4.4. Demonstration: Use Case of the Dataset
While LTTR/SET presents a regularised type designers’ dataset with promising theoretical foundations, its practical value demands validation. The sequence regularisation techniques employed suggest tantalising possibilities, yet like any ambitious young prodigy, these claims require rigorous examination before joining the established canon.
To scrutinise these assertions, particularly regarding dataset regularisation benefits, a thorough empirical evaluation becomes essential. Enter DeepVecFont-2 (Wang et al. 2023) – selected to serve as both jury and inspector in this trial of algorithmic merit. This established system, when trained on the regularised dataset, should provide an impartial assessment of whether LTTR/SET’s methodological innovations truly advance the field or merely add to its theoretical foundations.
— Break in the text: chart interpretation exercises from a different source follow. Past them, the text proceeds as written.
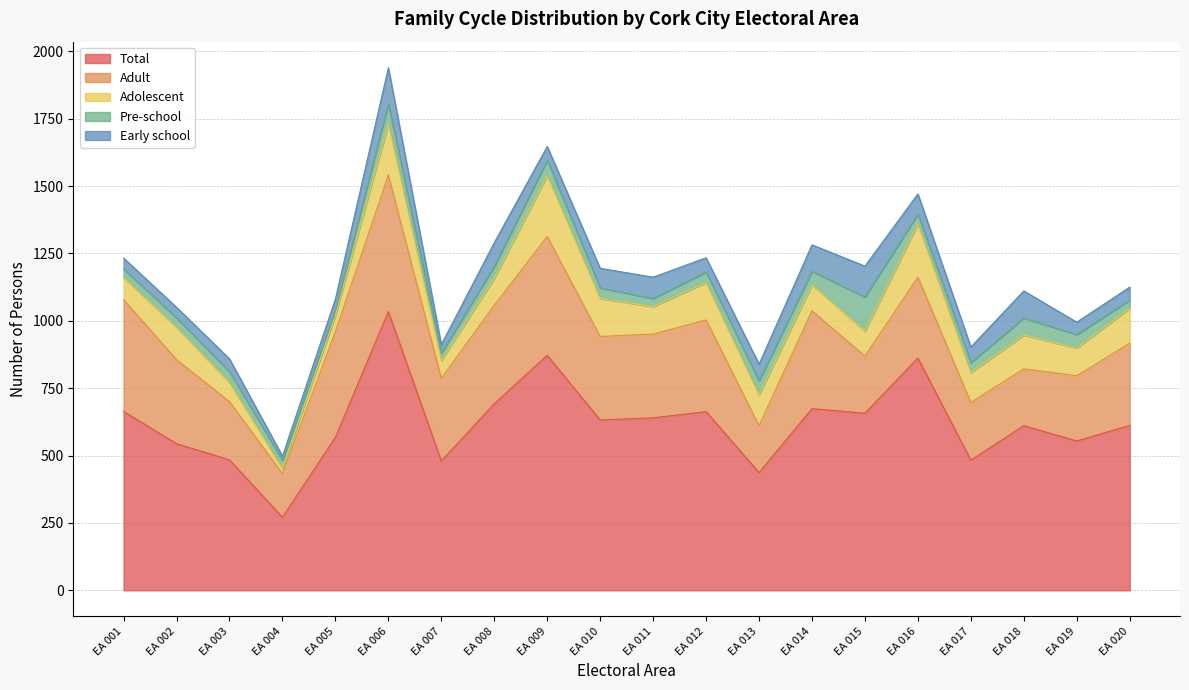

Which series has the widest spread of values?

Total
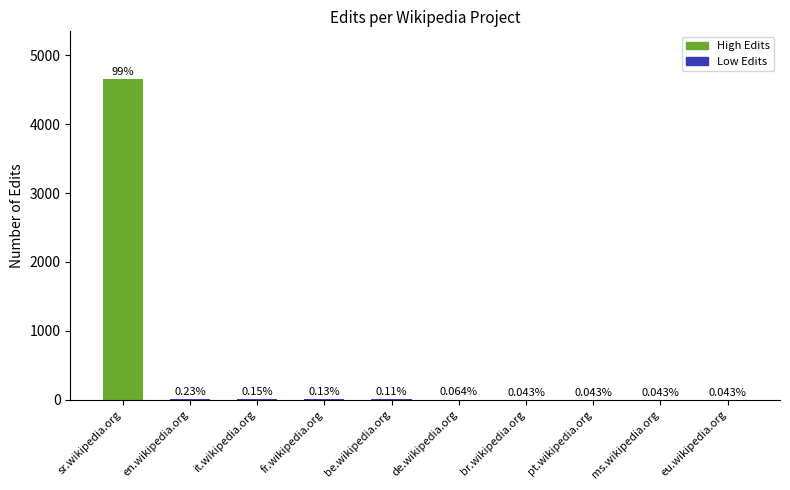

Are the bars horizontal?

No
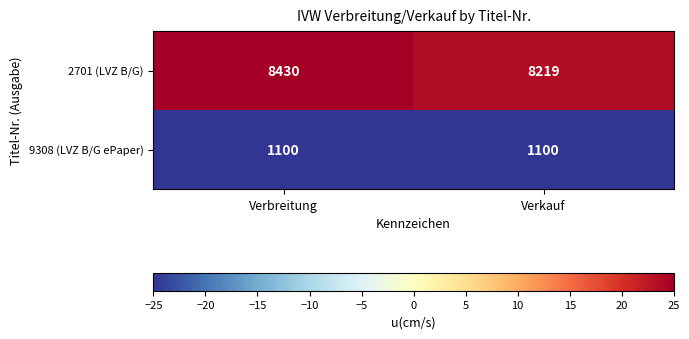

Reading right to left, list all the values displayed in this chart.

2701 (LVZ B/G): Verkauf=8219	Verbreitung=8430
9308 (LVZ B/G ePaper): Verkauf=1100	Verbreitung=1100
DeepVecFont-2 presents an intriguing solution by exploiting advances in the computer vision domain and its image generation techniques known from products like StableDiffusion (“Stable Diffusion” [2022] 2023) or Dalle (“DALL·E: Creating Images from Text” 2021) to guide vector drawings generation techniques that are similar to language model systems like ChatGPT (“ChatGPT,” n.d.; Eloundou et al. 2023). One can think of this method as seeing a visual representation while actually drawing bézier curves. Note: We will delve deeper into encoding techniques in another article. Another argument for the DeepVecFont-2 (Wang et al. 2023) is its native capability of completing font from a few initial glyphs. This application is called font completion or few-shot font generation (Y. Park et al. 2018; Yuan et al. 2021; S. Park [2021] 2022). To study the font completion and other system of this application more, please refer to the previous article (“Use of Generative AI in Type Design: The State-of-the-Art Survey,” n.d.) DeepVecFont-2 paper itself (Wang et al. 2023) claims promissing results Lastly, the availability of system resources like code, satisfactory documentation, and MIT licensing must be highlighted (“The MIT License,” n.d.). This makes it a generous gift for all the pioneers in the type design domain. The downside of the system remains its unreadiness to encode type designers’ drawings, same as any other found system in this thesis. Therefore, the benefits of this valuable dataset feature remain unvalidated for now.